- Exercise aim
Could you copy each line of the entries that contains "wrist"?
**** Recorded information
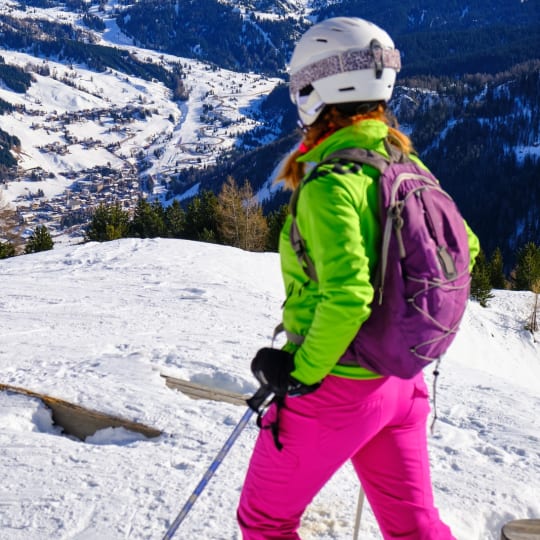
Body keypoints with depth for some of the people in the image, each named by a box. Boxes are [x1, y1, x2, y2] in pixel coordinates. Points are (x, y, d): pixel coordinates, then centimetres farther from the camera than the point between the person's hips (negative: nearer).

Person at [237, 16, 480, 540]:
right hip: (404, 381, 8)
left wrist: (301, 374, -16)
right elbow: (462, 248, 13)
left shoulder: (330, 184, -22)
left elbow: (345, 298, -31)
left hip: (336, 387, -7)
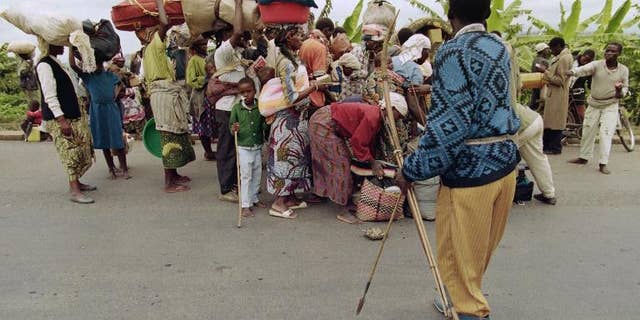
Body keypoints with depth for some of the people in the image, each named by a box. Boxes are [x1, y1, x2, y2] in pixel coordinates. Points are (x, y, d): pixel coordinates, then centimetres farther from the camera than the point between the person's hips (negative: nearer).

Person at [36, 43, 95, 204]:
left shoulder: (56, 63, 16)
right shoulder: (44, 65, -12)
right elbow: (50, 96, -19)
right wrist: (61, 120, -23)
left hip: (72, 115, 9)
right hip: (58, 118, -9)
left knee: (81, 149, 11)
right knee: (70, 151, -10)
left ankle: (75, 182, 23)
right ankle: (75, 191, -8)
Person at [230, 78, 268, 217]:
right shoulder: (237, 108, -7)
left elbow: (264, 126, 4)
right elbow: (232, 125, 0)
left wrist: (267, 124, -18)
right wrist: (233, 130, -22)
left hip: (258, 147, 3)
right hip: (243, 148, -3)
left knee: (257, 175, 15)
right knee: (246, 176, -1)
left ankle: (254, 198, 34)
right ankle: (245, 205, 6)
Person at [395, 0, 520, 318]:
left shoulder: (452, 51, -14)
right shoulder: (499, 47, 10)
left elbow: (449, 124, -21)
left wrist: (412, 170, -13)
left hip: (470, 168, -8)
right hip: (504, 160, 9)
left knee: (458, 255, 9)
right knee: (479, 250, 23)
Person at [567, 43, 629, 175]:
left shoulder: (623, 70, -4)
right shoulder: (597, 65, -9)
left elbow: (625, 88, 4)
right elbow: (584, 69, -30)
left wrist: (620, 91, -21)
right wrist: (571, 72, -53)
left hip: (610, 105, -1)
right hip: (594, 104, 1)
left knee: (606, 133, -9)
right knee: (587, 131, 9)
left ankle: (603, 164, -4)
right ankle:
********
**** Recorded information
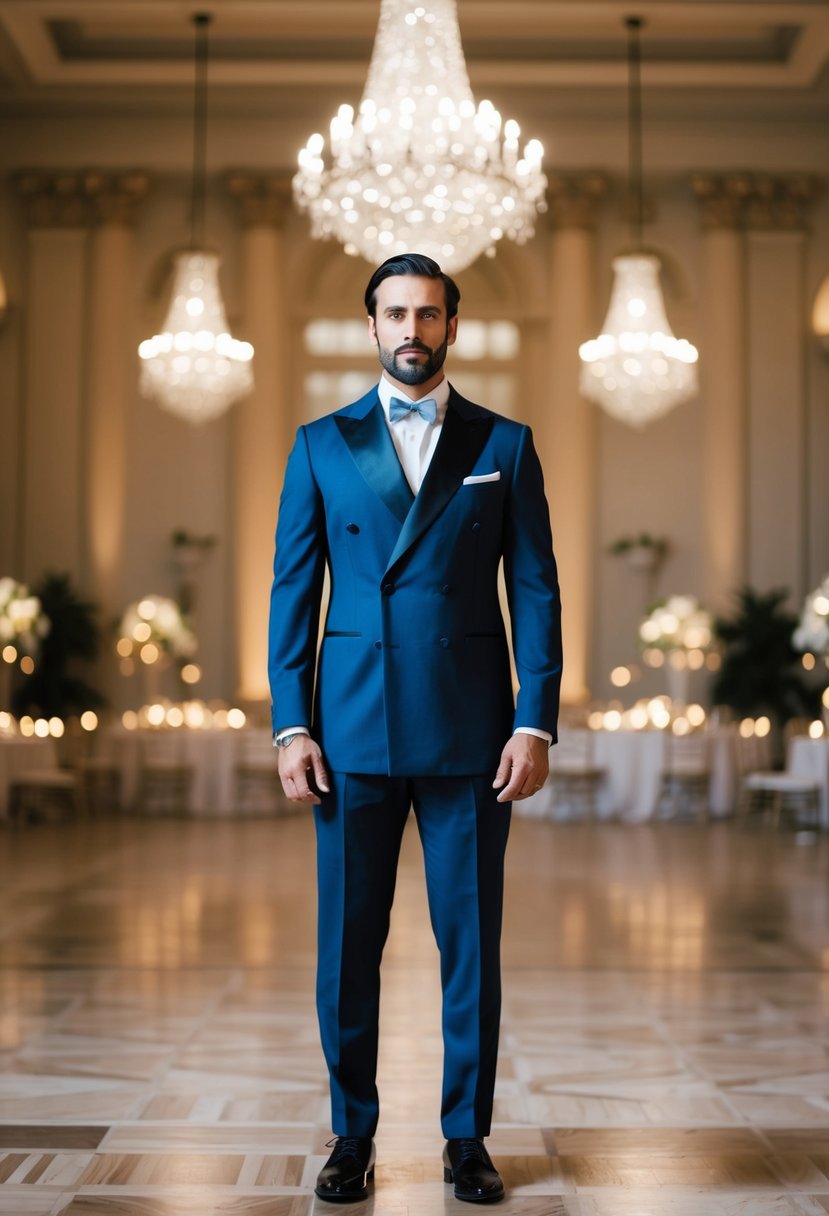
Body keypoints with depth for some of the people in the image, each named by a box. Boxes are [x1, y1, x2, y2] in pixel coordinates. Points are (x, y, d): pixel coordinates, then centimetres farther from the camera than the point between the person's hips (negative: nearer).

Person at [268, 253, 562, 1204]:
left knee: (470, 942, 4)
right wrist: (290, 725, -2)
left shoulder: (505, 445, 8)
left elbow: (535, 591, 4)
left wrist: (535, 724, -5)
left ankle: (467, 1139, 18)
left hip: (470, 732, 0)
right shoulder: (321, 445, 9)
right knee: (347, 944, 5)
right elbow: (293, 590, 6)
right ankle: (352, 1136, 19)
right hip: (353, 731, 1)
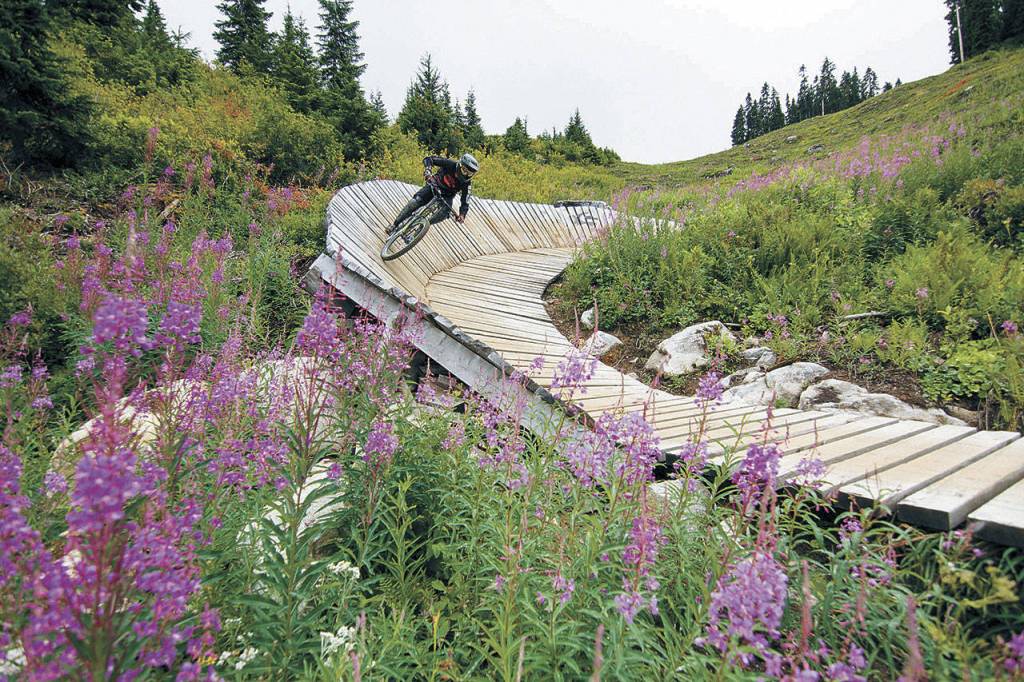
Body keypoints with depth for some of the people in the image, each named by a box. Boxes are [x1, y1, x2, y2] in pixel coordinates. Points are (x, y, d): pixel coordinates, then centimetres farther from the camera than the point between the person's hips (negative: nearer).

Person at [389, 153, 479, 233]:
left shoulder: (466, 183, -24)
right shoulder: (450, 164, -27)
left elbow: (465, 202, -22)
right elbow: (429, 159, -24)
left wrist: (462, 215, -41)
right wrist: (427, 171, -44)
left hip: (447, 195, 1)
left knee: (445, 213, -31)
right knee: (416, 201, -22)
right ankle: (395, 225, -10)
********
- Expected output
left wrist: (301, 374, -16)
right wrist: (61, 120, -23)
left wrist: (267, 124, -18)
right wrist: (233, 130, -22)
left wrist: (412, 170, -13)
left wrist: (620, 91, -21)
right wrist: (571, 72, -53)
right wrist: (290, 725, -2)
left wrist: (535, 724, -5)
left wrist: (462, 215, -41)
right wrist: (427, 171, -44)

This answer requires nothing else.